Kitabımın amaçlarından biri, devrimlerin determinist nedensellikler aracılığıyla açıklanamayacağını göstermek. Tabii ki bütün tarihsel olaylar gibi birçok temek dayanakları, devrim süreci tükendiğinde ve nihayete erdiğinde netlik kazanan çok sayıda “nedenleri” vardır. Bu tarihçilerin görevidir, fakat nedenleri saptamanın, onu açıklamak değil, karmaşık ve türlü türlü görünüşü aydınlatmak anlamına geldiğinin farkında olmalılar. Devrimler, öncüllerini aşar ve geleceği keşfeder; öngörülemezlerdir, genellikle beklenmezler ve sonuçlarını önceden bilemezler. Dinamiklerinin ve sonuçlarının, “sebeplerinin” içinde barınacağını düşünmek saf ve basite indirgenmiş bir tarihsel erekselciliktir (bkz. Teleoloji; ç.n.).

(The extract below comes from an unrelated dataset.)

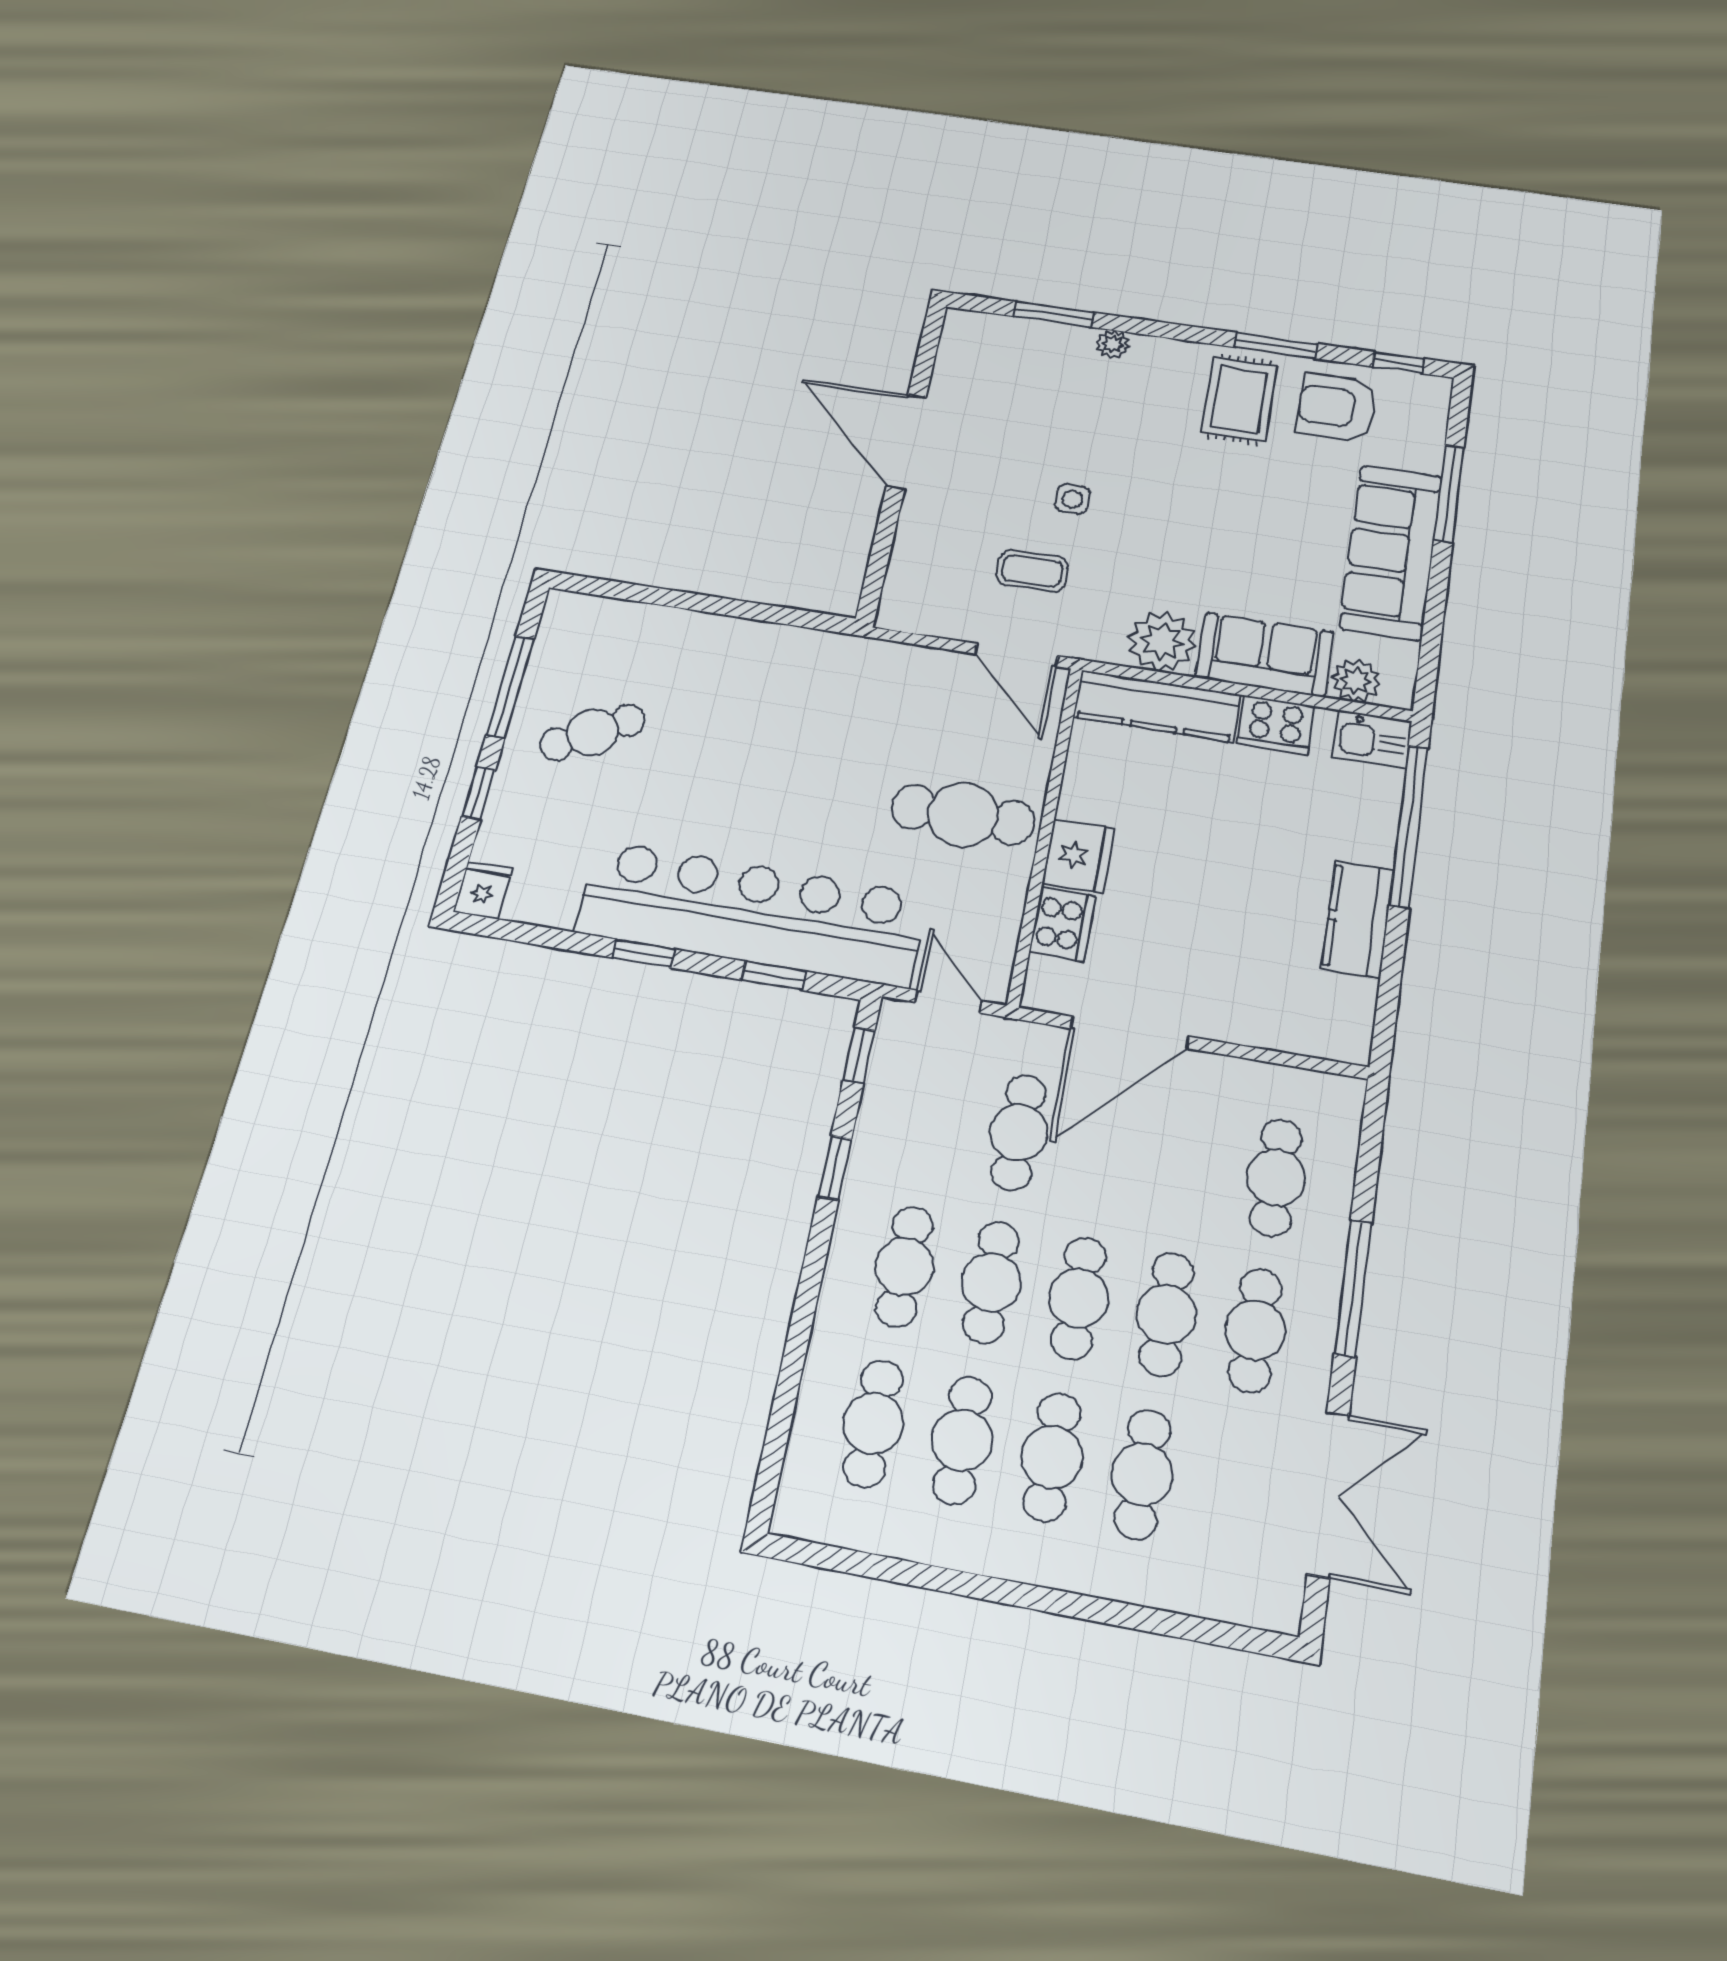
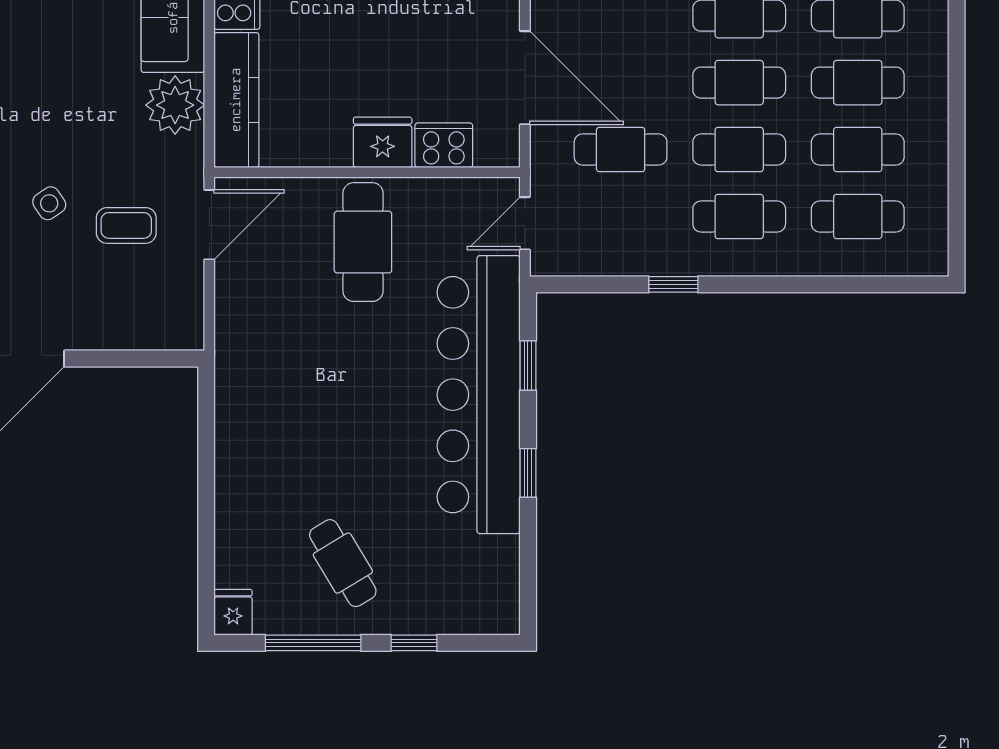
side table: (1072, 499) -> (49, 203), turned -34
coffee table: (1032, 571) -> (126, 225), turned 90
fridge: (483, 890) -> (233, 612), moved, turned 90
window: (859, 1055) -> (581, 284), removed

– “Devrim: Bir Entelektüel Tarih”, yayıncının “sorunlu şimdimiz” şeklinde tanımladığı şeye nasıl bir umut sunuyor?

Benim alanım entelektüel tarih ve kitabım, gelecek için bir reçete sunma iddiasında değil. Bu benim görevim değil. Bununla birlikte, bir yurttaş ve kendini adamış bir tarihçi olarak, “sorunlu şimdimiz”e kayıtsız kalamam ve kitabım –bu tüm tarih kitapları için geçerlidir- sadece geçmişi anlama değil, yaşadığımız dünyayı da anlama çabasına ortak oluyor.

Devrimi, günümüze belirli bir yaklaşıma işaret eden, tarihsel yorumlamanın anahtar kategorisi olarak yeniden sunmak istiyorum. Devrim sadece geçmişe ait değildir; Arap ülkelerindekiler ve neredeyse bütün kıtalarda ortaya çıkan küresel değişim talepli hareketler başta olmak üzere 21. yüzyıl şimdiden devrimler tecrübe etti. Devrimler başarısız oldular ya da yenildiler ve tarihçiler, trajik sonuçlarının nedenlerini soruşturmalılar, ancak tarihçiler aynı zamanda gizil güçlerini, dönüm noktalarını, belirgin çekişmelerini ve aktörlerini parçalayan açmazlarını da soruşturmalılar. Devrimler, ana akım betimlemelerde görünen ön yüzünden ötede, kolektif hafızanın gizli yanlarının içinden geçerler: bilim insanlarının, kendi zamanlarının tarihsel bilinçdışını sorgulamaları gerekmez mi?